-- Problem details --
Each entry below needs to be copied exactly, with nothing dropped.

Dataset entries
_ _ _ _ _ _ _

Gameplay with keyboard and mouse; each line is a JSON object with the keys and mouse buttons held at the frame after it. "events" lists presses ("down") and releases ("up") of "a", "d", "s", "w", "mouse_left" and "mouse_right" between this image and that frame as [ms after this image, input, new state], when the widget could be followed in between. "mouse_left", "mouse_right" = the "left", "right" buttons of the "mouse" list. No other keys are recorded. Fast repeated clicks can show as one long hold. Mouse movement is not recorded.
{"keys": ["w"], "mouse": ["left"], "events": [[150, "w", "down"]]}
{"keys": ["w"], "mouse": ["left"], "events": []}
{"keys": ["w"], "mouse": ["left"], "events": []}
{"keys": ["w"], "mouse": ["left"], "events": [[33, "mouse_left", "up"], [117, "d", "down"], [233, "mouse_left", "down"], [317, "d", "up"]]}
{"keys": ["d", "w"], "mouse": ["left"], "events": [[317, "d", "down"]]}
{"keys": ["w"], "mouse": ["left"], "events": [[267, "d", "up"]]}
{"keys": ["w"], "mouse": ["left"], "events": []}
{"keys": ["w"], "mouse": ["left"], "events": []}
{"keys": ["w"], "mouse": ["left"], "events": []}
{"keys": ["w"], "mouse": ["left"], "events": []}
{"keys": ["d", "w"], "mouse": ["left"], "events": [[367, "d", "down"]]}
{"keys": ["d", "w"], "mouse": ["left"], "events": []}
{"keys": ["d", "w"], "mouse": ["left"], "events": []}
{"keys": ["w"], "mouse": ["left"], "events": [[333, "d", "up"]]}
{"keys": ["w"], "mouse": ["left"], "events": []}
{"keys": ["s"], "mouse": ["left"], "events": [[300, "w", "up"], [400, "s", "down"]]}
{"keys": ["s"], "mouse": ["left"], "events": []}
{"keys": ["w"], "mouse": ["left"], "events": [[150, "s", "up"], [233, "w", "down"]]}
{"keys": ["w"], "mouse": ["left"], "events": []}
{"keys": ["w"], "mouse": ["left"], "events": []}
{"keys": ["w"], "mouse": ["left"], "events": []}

_ _ _ _ _ _ _

-- Result below --
Gameplay with keyboard and mouse; each line is a JSON object with the keys and mouse buttons held at the frame after it. "events" lists presses ("down") and releases ("up") of "a", "d", "s", "w", "mouse_left" and "mouse_right" between this image and that frame as [ms after this image, input, new state], when the widget could be followed in between. "mouse_left", "mouse_right" = the "left", "right" buttons of the "mouse" list. No other keys are recorded. Fast repeated clicks can show as one long hold. Mouse movement is not recorded.
{"keys": ["w"], "mouse": ["left"], "events": [[150, "w", "down"]]}
{"keys": ["w"], "mouse": ["left"], "events": []}
{"keys": ["w"], "mouse": ["left"], "events": []}
{"keys": ["w"], "mouse": ["left"], "events": [[33, "mouse_left", "up"], [117, "d", "down"], [233, "mouse_left", "down"], [317, "d", "up"]]}
{"keys": ["d", "w"], "mouse": ["left"], "events": [[317, "d", "down"]]}
{"keys": ["w"], "mouse": ["left"], "events": [[267, "d", "up"]]}
{"keys": ["w"], "mouse": ["left"], "events": []}
{"keys": ["w"], "mouse": ["left"], "events": []}
{"keys": ["w"], "mouse": ["left"], "events": []}
{"keys": ["w"], "mouse": ["left"], "events": []}
{"keys": ["d", "w"], "mouse": ["left"], "events": [[367, "d", "down"]]}
{"keys": ["d", "w"], "mouse": ["left"], "events": []}
{"keys": ["d", "w"], "mouse": ["left"], "events": []}
{"keys": ["w"], "mouse": ["left"], "events": [[333, "d", "up"]]}
{"keys": ["w"], "mouse": ["left"], "events": []}
{"keys": ["s"], "mouse": ["left"], "events": [[300, "w", "up"], [400, "s", "down"]]}
{"keys": ["s"], "mouse": ["left"], "events": []}
{"keys": ["w"], "mouse": ["left"], "events": [[150, "s", "up"], [233, "w", "down"]]}
{"keys": ["w"], "mouse": ["left"], "events": []}
{"keys": ["w"], "mouse": ["left"], "events": []}
{"keys": ["w"], "mouse": ["left"], "events": []}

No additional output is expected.